Keduanya pun saling menatap satu sama lain, hingga akhirnya pun ia sadar bahwa ini bukanlah hal yang wajar. Terlihat suasana menggambarkan dimensi mereka berdua. Hal yang tak pernah dipikirkan Ayu sebelumnya tentang Rio.
“Lu kenapa ?” Tanya Rio berusaha mengalihkan matanya, seketika takjub melihat perempuan yang berada di depannya.
“Nggak kenapa-kenapa, gua duluan yah..”
“Lohh, pesanannya baru aja datang..”
“Nikmatin aja, ada keperluan soalnya.” kata Ayu dengan  senyum yang mengembang di pipinya.
******
Deringan ponsel Ayu terdengar dari dalam tas, ia kemudian menghentikan langkahnya diantara hiruk-pikuk keramaian di sekelilingnya. Terdengar teriakan para sales promotion girl menawarkan berbagai jenis produk hingga memadati tempat yang menyediakan diskon besar-besaran.
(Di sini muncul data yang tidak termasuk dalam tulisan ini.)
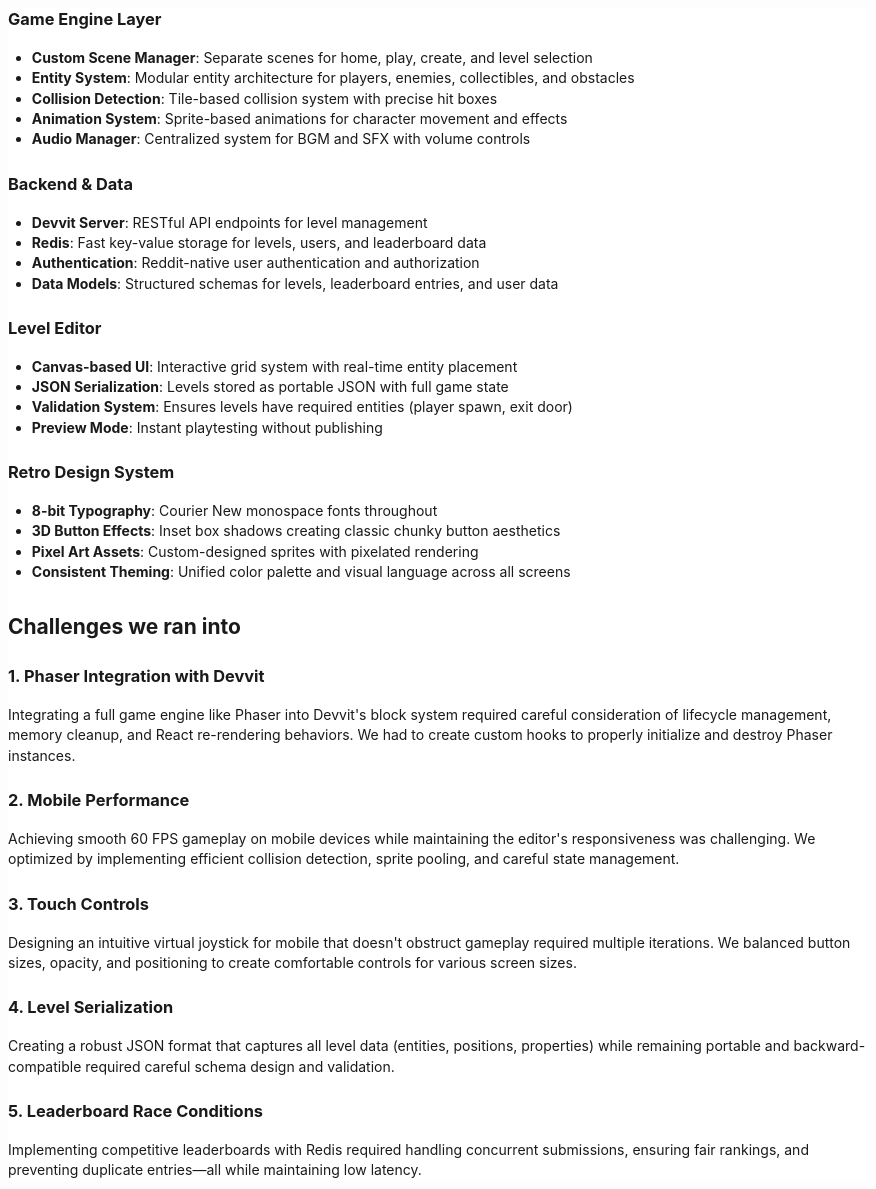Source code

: ### Game Engine Layer
- **Custom Scene Manager**: Separate scenes for home, play, create, and level selection
- **Entity System**: Modular entity architecture for players, enemies, collectibles, and obstacles
- **Collision Detection**: Tile-based collision system with precise hit boxes
- **Animation System**: Sprite-based animations for character movement and effects
- **Audio Manager**: Centralized system for BGM and SFX with volume controls

### Backend & Data
- **Devvit Server**: RESTful API endpoints for level management
- **Redis**: Fast key-value storage for levels, users, and leaderboard data
- **Authentication**: Reddit-native user authentication and authorization
- **Data Models**: Structured schemas for levels, leaderboard entries, and user data

### Level Editor
- **Canvas-based UI**: Interactive grid system with real-time entity placement
- **JSON Serialization**: Levels stored as portable JSON with full game state
- **Validation System**: Ensures levels have required entities (player spawn, exit door)
- **Preview Mode**: Instant playtesting without publishing

### Retro Design System
- **8-bit Typography**: Courier New monospace fonts throughout
- **3D Button Effects**: Inset box shadows creating classic chunky button aesthetics
- **Pixel Art Assets**: Custom-designed sprites with pixelated rendering
- **Consistent Theming**: Unified color palette and visual language across all screens

## Challenges we ran into

### 1. **Phaser Integration with Devvit**
Integrating a full game engine like Phaser into Devvit's block system required careful consideration of lifecycle management, memory cleanup, and React re-rendering behaviors. We had to create custom hooks to properly initialize and destroy Phaser instances.

### 2. **Mobile Performance**
Achieving smooth 60 FPS gameplay on mobile devices while maintaining the editor's responsiveness was challenging. We optimized by implementing efficient collision detection, sprite pooling, and careful state management.

### 3. **Touch Controls**
Designing an intuitive virtual joystick for mobile that doesn't obstruct gameplay required multiple iterations. We balanced button sizes, opacity, and positioning to create comfortable controls for various screen sizes.

### 4. **Level Serialization**
Creating a robust JSON format that captures all level data (entities, positions, properties) while remaining portable and backward-compatible required careful schema design and validation.

### 5. **Leaderboard Race Conditions**
Implementing competitive leaderboards with Redis required handling concurrent submissions, ensuring fair rankings, and preventing duplicate entries—all while maintaining low latency.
Ayu pun mengangkat handphonenya. “Hallo, iya.”
“Lu sekarang dimana ?” kata Ika dari arah seberang. “Kok kedengaran bising banget, suara lu putus-putus nih.”
“Gua ada di lantai bawah, emang udah mau balik yah..”
“Iya, tunggu gua yah..”
“Kayaknya gua balik sendiri yah, soalnya gua udah ada di luar nih dekat parkiran.”
“Masa lu pulang sendiri kan gua yang ajakin kesini.”
“Nggak apa-apa. Oh  iya pulangnya diantar Hendra aja.” kata Ayu kemudian memutuskan untuk mengakhiri panggilan Ika.